Common Mistakes We See

Despite the fact that creating perfect guidelines, especially the first time around is an unrealistic expectation, there are certainly well-known oversights and pitfalls that machine learning and labeling teams can look out for to cut down on revision. Being mindful of these inefficient commonalities will also be a big help in achieving a high-quality document that translates to producing high-performance data down the pipeline.

1. Ambiguous Instructions

Any instructional information meant to guide data labelers should be communicated in a straightforward and detailed manner.
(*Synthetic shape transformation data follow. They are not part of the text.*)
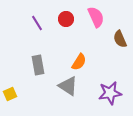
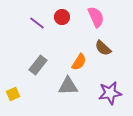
red circle: moved 4 px left, 2 px up
purple line: rotated 21 degrees counterclockwise
brown semicircle: moved 17 px left, 9 px down; rotated 24 degrees counterclockwise
gray rectangle: rotated 48 degrees clockwise
gray triangle: rotated 35 degrees counterclockwise
yellow square: moved 3 px right
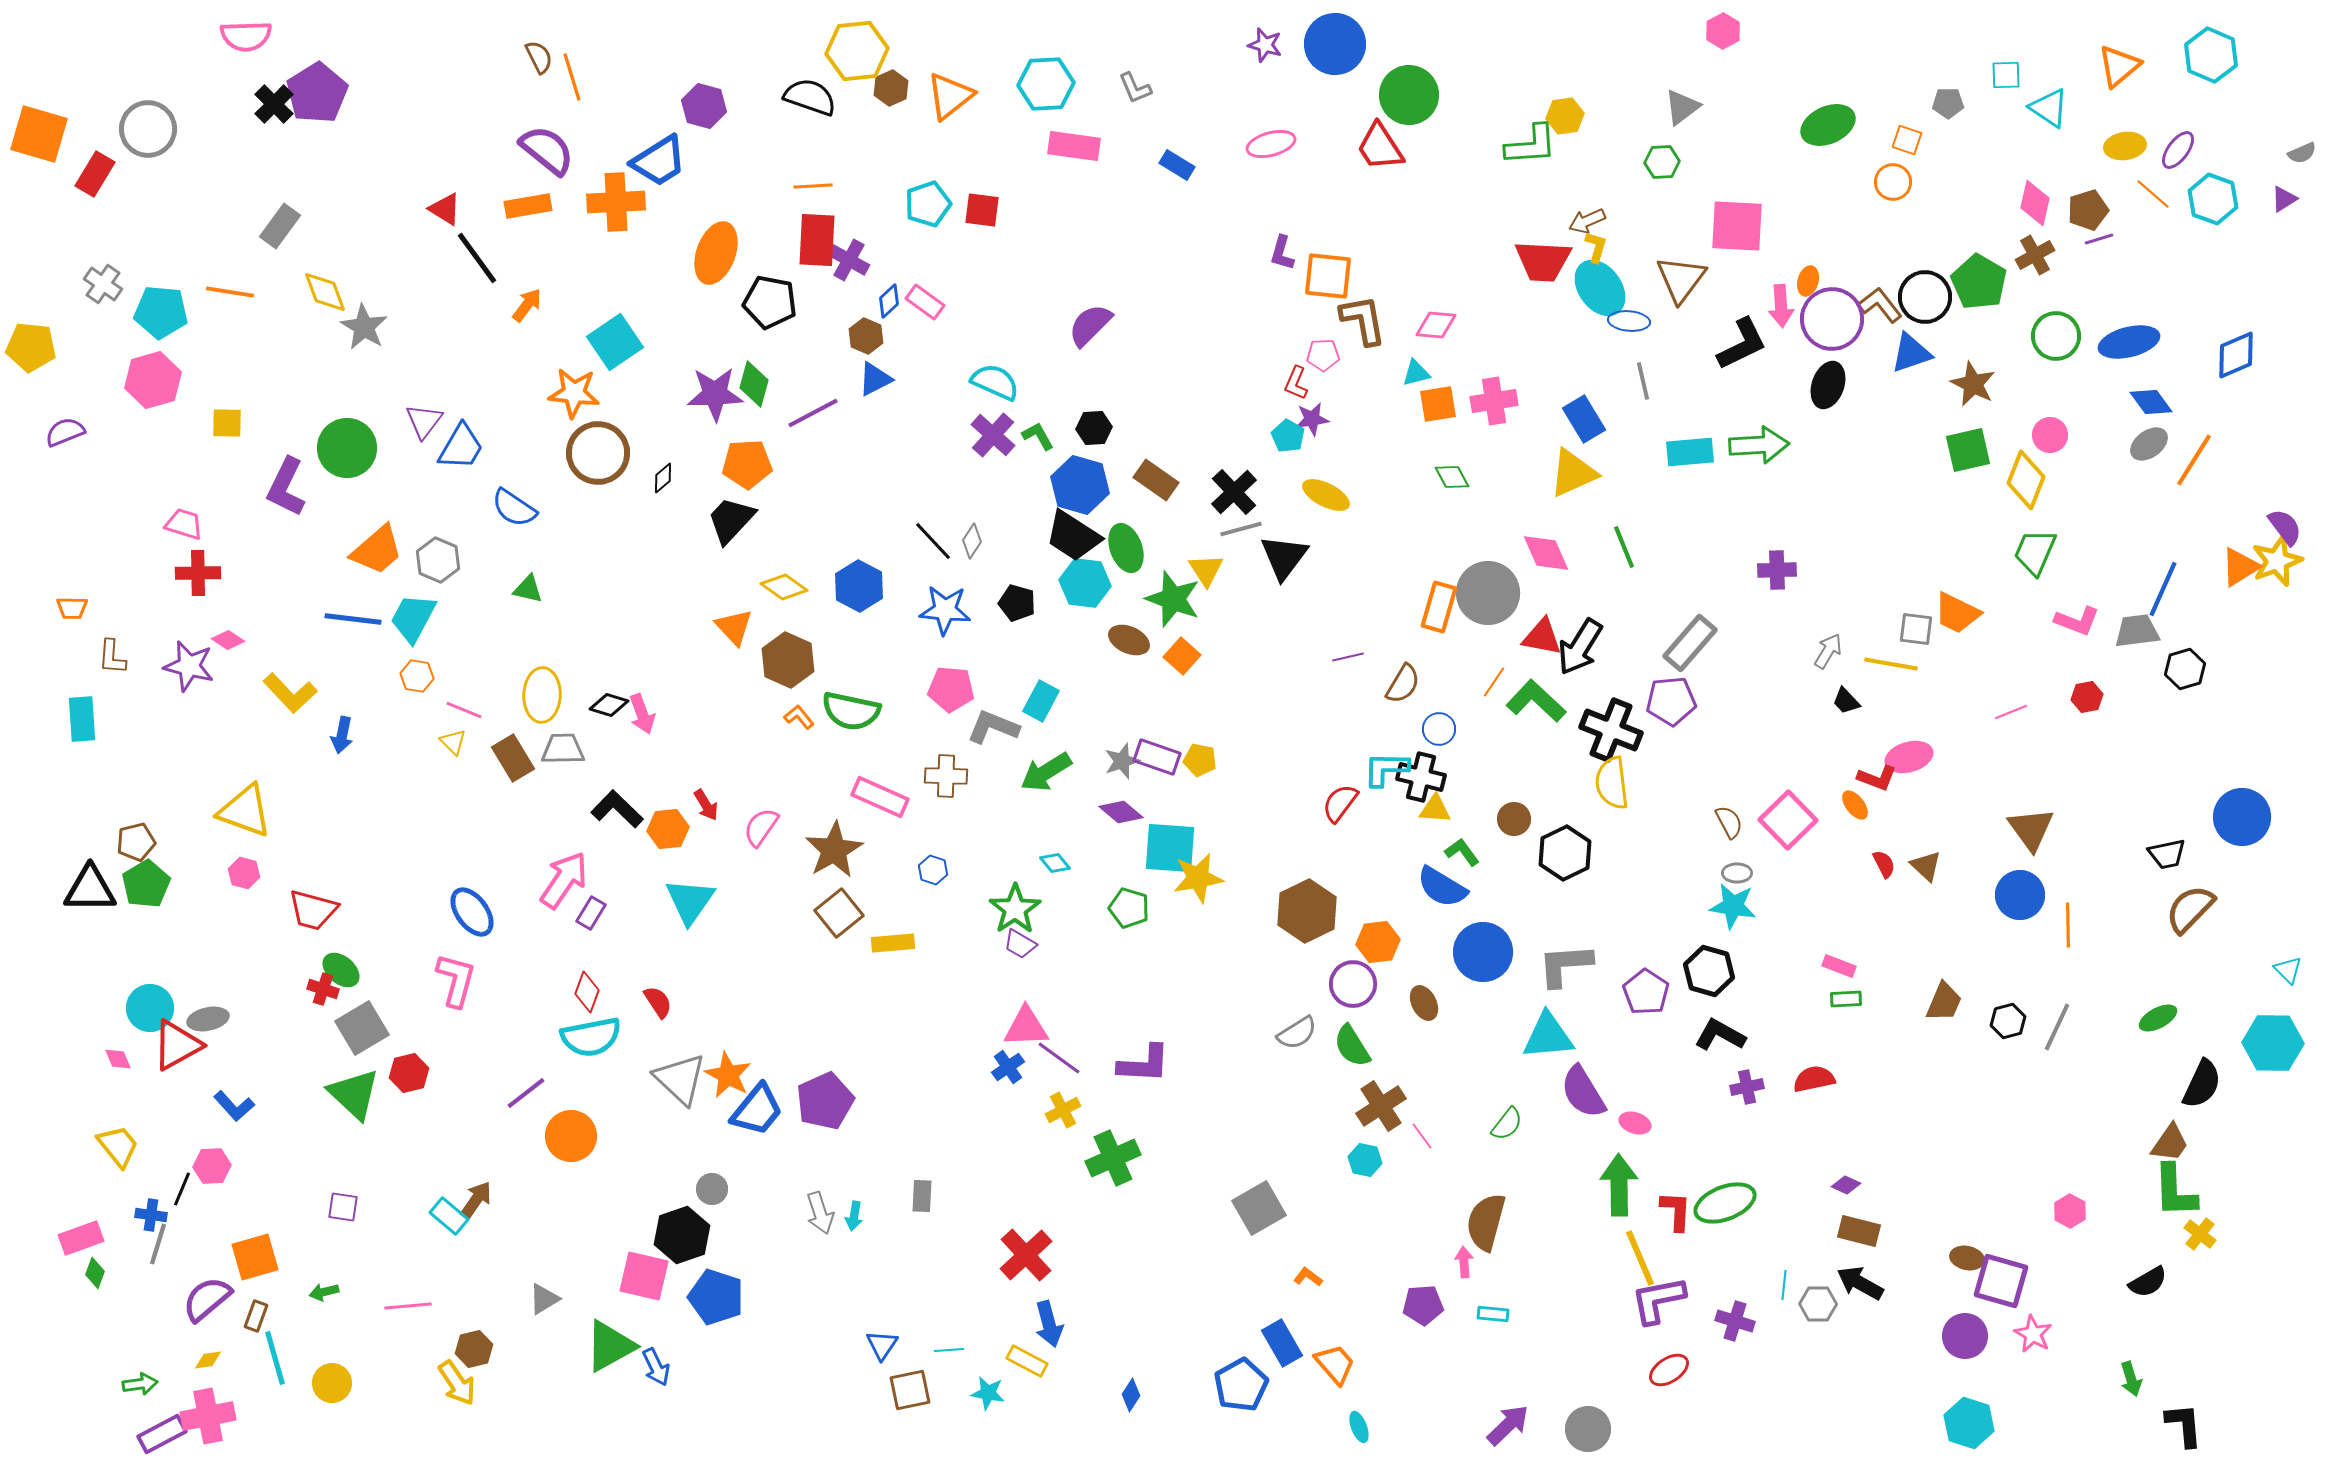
However, the guidance shouldn’t be drawn out to the point of being convoluted. Try to single out guidelines and keep them brief.

A labeler should be able to comprehend and act on basic lessons and concepts within or around 10 minutes, although this timeframe can vary and is very dependent on the difficulty level of each section. However, it should never take more than an hour to get through all segments of an instructional document. If labelers are regularly experiencing delays as they review guidelines or seem to have trouble grasping the material and following it, then it might be an indication that the instructions need to be rephrased and made more succinct.

2. Domain Knowledge Gaps

Assuming that annotators possess industry-specific knowledge and familiarity with the raw data they are handling is ill-advised. Making a habit of repping labelers, especially if they’re outsourced, is one approach ML teams can take to be proactive and better prepare instructions with that consideration in mind.

This tip is most relevant to in-house and outsourced data labeling assignments, but it can also apply to other options such as crowdsourcing. Take precautionary measures by incorporating industry and niche-specific know-how in any resource provided to labelers. It’s best to be safe and craft the messaging for an unfamiliar audience rather than a less likely scenario presuming readers are experts.

3. Standard and Non-Standard Cases

There are instances when organizing and labeling data that can be separated into two distinct categories, standard and non-standard cases. Instructions should plan for labelers to come across these outlier situations and be able to handle them accordingly.

When determining the differences between a standard and non-standard labeling case, try to provide case study examples that demonstrate how previous instances were handled and the precedent they set for handling similar instances in the future. Consider including a stipulation in guidelines that labelers should ask for further guidance if they ever come across unusual cases that are not addressed or acknowledged through the standard guidelines provided.

4. Irregular QC Review

Conducting routine QA reviews is a crucial measure for fulfilling and maintaining expectations for accurately labeled data, like meeting ground truth targeted criteria and data pool validity. When this phase of managing labeled data is neglected or disregarded, it will undoubtedly perpetuate inconsistent and flawed results that could very well lead to faulty models.

To save time, effort, and resources from a managerial perspective, QC and QA procedures should be continuously enforced and adhered to. With the availability of modern solutions that meet present and growing development needs, such as Superb AI’s range of QA tools, that are seamlessly integrated into a robust data training platform – ML and CV project managers can conduct audits in less time and more efficiently than ever.

Practical Steps

Like any other stage of the data prepping process for ML workflows, creating effective guidelines that are conducive to more productive and accurate data labeling efforts takes repetition and iterative betterment. There will always be the probability of imperfection affiliated with manual tagging, as labelers are only human at the end of the day.

However, achieving a higher-quality result is now more possible than before, largely because of the effort machine learning and labeling teams are willing to dedicate to creating fine-tuned and practical guidance on better data management on a collaborative level.